→ **Prompt**: Rewrite the entries below as a numbered list, beginning with the first line and stopping after the line that contains "family: Scoliidae", with both of those lines included and any blank lines left out.
=== Records ===
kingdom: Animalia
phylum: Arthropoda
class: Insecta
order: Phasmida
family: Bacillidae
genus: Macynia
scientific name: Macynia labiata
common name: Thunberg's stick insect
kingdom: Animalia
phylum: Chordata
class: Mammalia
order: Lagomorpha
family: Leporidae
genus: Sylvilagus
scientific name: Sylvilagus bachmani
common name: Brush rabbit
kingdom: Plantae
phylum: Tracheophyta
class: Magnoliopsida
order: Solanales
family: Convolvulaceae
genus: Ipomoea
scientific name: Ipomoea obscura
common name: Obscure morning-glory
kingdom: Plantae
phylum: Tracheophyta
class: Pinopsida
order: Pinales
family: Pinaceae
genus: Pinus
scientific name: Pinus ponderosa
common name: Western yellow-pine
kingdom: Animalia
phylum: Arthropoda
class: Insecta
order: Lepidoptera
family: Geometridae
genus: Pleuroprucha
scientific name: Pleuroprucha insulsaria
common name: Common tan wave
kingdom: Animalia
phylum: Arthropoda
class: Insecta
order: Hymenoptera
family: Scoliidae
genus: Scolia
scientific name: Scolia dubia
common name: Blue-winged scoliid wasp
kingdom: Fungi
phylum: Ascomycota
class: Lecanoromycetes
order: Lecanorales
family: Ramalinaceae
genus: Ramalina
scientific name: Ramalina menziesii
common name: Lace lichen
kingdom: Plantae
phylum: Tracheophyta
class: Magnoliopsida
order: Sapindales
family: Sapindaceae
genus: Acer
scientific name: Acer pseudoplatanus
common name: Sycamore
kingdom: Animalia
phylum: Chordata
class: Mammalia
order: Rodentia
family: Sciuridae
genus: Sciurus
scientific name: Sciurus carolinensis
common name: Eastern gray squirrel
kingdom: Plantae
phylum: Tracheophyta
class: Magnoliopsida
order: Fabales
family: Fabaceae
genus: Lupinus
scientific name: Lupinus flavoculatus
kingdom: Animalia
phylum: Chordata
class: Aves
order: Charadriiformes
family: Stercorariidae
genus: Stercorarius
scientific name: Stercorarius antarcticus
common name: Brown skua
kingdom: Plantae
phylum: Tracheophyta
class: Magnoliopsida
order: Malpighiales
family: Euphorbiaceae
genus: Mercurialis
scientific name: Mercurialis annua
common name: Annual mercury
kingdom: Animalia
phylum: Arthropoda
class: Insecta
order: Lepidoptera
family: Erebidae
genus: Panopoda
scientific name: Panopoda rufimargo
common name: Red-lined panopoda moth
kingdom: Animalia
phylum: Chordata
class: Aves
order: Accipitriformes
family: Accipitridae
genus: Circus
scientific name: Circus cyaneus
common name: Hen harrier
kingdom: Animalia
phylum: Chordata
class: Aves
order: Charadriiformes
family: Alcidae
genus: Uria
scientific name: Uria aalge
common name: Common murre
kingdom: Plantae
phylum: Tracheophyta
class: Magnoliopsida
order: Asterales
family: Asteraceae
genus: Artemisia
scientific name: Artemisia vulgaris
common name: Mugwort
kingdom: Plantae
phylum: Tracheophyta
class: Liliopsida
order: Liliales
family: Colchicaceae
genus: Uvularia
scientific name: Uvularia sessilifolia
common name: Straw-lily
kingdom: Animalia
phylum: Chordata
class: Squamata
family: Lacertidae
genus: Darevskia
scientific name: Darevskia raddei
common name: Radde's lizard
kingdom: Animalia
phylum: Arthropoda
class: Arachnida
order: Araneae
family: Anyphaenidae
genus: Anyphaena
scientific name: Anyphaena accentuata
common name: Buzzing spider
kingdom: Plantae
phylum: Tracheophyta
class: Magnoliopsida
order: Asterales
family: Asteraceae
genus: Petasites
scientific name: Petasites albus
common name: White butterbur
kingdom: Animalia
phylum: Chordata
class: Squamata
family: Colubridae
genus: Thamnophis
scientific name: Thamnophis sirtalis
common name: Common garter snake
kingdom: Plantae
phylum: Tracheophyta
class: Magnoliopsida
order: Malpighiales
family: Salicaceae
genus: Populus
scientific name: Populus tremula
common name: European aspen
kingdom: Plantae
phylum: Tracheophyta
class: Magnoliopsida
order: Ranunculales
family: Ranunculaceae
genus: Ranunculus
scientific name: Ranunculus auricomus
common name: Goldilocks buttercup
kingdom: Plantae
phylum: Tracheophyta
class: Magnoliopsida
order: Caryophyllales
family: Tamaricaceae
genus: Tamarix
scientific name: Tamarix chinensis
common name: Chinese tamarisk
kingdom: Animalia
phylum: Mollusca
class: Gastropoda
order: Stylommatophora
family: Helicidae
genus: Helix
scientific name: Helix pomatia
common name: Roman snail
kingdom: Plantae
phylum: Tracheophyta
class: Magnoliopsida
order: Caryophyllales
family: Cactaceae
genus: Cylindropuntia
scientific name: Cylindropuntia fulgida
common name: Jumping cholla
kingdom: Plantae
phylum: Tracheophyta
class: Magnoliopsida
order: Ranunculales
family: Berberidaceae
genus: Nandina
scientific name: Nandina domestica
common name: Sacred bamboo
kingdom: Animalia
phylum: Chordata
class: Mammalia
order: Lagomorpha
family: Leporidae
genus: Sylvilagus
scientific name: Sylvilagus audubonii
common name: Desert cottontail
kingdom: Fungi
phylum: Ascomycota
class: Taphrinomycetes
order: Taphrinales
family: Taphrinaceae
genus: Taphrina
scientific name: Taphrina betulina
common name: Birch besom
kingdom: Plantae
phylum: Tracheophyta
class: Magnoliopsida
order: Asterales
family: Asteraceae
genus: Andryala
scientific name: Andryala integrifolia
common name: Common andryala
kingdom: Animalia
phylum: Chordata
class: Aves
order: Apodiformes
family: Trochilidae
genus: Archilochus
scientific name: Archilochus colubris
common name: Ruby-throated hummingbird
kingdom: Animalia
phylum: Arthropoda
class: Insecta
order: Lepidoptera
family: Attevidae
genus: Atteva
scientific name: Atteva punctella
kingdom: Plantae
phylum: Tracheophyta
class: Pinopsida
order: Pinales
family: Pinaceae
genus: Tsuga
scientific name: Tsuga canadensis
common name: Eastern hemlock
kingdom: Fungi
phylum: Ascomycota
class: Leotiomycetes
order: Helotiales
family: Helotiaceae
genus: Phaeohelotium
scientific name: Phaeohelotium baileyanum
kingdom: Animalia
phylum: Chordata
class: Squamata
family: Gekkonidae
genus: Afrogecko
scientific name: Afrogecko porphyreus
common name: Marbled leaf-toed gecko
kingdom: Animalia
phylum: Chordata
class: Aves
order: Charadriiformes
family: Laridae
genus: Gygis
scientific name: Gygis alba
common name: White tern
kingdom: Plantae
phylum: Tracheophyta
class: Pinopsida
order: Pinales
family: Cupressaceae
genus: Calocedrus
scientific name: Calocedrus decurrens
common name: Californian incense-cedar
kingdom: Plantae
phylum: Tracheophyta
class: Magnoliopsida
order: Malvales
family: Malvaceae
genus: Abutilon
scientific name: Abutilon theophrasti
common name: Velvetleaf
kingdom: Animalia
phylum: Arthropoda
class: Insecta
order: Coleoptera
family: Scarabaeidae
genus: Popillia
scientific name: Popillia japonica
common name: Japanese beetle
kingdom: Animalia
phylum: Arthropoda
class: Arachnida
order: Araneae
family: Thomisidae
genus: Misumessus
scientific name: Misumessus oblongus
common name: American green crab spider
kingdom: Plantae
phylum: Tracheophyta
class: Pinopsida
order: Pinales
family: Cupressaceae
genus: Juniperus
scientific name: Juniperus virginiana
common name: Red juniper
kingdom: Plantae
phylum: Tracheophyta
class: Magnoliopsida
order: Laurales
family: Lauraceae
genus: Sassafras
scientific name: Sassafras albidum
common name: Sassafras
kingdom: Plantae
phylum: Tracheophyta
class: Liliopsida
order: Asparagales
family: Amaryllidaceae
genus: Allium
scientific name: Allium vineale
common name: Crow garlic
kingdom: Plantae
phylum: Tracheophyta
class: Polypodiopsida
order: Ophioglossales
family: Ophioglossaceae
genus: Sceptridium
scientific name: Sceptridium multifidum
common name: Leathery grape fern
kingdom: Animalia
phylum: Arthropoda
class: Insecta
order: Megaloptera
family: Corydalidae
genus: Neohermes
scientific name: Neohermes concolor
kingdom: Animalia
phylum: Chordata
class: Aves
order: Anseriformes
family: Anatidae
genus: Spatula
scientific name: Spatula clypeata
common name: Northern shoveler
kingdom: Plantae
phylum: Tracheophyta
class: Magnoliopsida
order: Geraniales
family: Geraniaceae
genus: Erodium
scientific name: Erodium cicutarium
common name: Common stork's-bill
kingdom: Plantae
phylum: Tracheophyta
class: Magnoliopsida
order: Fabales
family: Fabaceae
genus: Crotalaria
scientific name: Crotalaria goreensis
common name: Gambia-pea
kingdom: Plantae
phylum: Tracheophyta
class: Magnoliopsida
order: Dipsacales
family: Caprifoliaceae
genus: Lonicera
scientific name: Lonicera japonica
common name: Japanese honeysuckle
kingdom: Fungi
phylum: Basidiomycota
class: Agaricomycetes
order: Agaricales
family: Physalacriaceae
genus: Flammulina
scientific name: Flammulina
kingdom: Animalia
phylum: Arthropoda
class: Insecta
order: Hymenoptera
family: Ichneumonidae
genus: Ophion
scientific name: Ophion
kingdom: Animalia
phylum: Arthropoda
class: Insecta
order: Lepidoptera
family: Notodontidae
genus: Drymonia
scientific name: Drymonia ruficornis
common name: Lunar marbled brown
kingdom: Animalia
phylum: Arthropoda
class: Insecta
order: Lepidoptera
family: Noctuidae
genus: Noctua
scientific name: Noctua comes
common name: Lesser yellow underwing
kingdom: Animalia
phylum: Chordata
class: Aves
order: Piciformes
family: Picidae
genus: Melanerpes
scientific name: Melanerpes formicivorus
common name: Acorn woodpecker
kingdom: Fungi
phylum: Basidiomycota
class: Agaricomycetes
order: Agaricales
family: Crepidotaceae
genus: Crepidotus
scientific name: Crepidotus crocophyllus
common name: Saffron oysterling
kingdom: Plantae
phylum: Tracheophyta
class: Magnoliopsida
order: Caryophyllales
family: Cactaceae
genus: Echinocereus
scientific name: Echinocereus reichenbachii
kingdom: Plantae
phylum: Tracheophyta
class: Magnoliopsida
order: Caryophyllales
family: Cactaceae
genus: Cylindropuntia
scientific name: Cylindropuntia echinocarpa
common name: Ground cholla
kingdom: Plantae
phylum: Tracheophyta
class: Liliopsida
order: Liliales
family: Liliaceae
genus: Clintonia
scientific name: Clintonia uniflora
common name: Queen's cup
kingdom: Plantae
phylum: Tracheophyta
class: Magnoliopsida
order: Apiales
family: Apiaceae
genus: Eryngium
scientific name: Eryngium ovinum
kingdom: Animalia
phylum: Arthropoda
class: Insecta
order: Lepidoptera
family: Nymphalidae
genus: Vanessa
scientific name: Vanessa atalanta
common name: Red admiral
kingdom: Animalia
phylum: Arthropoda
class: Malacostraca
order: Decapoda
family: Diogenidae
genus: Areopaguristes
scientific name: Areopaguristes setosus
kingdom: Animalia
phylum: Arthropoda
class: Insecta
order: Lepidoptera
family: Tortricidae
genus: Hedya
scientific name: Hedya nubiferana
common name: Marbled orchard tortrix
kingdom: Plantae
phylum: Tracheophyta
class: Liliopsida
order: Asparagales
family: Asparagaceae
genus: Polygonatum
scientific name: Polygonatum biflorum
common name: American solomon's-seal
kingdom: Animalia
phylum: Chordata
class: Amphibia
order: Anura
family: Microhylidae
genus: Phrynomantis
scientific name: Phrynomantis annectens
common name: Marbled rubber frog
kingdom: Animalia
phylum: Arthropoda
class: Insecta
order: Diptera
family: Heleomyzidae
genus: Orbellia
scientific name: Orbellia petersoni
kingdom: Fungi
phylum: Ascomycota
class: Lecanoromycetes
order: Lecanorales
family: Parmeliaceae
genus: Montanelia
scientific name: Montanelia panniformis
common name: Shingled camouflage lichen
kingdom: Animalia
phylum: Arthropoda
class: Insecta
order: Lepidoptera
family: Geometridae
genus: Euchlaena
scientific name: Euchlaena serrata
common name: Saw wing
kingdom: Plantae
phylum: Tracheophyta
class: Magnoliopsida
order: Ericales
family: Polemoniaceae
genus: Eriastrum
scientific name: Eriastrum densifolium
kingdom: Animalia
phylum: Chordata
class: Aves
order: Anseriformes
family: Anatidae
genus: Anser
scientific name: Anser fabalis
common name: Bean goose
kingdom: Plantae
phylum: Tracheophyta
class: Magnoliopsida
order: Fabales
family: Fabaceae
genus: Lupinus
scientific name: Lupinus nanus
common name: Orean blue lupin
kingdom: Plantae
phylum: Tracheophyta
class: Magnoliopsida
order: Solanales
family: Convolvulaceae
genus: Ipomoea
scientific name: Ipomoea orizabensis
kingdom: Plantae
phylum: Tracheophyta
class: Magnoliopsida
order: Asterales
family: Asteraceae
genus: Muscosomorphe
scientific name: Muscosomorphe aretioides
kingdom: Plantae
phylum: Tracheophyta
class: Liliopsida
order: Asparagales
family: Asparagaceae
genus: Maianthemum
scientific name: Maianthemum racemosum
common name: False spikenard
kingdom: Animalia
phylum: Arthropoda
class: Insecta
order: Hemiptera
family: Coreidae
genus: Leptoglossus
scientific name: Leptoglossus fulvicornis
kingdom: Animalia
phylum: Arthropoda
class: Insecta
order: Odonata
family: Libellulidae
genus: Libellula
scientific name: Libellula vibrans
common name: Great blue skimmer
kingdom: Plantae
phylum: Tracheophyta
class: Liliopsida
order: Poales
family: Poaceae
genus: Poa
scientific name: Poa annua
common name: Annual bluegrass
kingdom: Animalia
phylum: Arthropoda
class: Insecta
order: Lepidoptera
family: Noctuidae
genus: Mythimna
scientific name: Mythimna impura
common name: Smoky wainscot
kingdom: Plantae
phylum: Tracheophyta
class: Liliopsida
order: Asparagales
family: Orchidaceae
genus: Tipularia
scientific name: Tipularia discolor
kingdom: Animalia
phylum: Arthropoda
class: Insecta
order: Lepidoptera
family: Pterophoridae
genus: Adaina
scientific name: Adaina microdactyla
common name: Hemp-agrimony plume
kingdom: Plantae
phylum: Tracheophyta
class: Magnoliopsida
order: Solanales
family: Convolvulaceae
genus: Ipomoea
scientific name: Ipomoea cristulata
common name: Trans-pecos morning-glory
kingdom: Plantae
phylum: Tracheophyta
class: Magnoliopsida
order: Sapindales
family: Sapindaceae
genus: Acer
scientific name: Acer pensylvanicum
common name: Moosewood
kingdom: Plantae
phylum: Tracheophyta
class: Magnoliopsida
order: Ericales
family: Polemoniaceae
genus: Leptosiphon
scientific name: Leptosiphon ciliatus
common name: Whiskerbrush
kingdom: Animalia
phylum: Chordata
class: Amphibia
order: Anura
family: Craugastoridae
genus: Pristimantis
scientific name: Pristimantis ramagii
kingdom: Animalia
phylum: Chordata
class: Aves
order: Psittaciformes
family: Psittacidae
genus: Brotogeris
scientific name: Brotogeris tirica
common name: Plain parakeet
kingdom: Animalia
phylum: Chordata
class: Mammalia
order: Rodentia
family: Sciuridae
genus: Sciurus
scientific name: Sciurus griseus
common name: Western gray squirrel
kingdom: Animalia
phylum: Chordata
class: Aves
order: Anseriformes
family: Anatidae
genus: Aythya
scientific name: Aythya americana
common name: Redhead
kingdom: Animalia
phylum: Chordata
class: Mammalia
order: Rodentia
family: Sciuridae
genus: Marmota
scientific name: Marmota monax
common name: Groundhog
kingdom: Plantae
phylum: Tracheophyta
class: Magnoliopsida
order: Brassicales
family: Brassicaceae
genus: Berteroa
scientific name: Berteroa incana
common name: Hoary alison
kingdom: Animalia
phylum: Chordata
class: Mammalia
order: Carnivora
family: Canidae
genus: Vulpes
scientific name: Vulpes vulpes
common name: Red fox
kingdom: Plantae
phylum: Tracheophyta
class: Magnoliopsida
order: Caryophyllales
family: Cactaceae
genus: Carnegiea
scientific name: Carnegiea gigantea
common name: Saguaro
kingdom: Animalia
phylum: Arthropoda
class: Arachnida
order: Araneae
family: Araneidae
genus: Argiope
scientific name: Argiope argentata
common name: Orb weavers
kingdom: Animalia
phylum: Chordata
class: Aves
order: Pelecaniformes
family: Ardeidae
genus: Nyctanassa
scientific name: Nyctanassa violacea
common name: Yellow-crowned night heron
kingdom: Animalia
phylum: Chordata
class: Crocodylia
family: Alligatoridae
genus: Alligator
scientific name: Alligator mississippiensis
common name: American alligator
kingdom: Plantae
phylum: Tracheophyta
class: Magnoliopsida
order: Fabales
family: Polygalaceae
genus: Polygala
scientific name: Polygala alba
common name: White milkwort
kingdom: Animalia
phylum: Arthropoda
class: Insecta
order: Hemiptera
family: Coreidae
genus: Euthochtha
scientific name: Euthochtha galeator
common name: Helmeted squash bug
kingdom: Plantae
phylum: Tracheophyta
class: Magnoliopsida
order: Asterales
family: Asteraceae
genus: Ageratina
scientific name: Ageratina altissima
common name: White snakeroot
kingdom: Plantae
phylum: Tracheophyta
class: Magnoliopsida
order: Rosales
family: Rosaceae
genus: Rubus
===
→ **Full answer**:
1. kingdom: Animalia
2. phylum: Arthropoda
3. class: Insecta
4. order: Phasmida
5. family: Bacillidae
6. genus: Macynia
7. scientific name: Macynia labiata
8. common name: Thunberg's stick insect
9. kingdom: Animalia
10. phylum: Chordata
11. class: Mammalia
12. order: Lagomorpha
13. family: Leporidae
14. genus: Sylvilagus
15. scientific name: Sylvilagus bachmani
16. common name: Brush rabbit
17. kingdom: Plantae
18. phylum: Tracheophyta
19. class: Magnoliopsida
20. order: Solanales
21. family: Convolvulaceae
22. genus: Ipomoea
23. scientific name: Ipomoea obscura
24. common name: Obscure morning-glory
25. kingdom: Plantae
26. phylum: Tracheophyta
27. class: Pinopsida
28. order: Pinales
29. family: Pinaceae
30. genus: Pinus
31. scientific name: Pinus ponderosa
32. common name: Western yellow-pine
33. kingdom: Animalia
34. phylum: Arthropoda
35. class: Insecta
36. order: Lepidoptera
37. family: Geometridae
38. genus: Pleuroprucha
39. scientific name: Pleuroprucha insulsaria
40. common name: Common tan wave
41. kingdom: Animalia
42. phylum: Arthropoda
43. class: Insecta
44. order: Hymenoptera
45. family: Scoliidae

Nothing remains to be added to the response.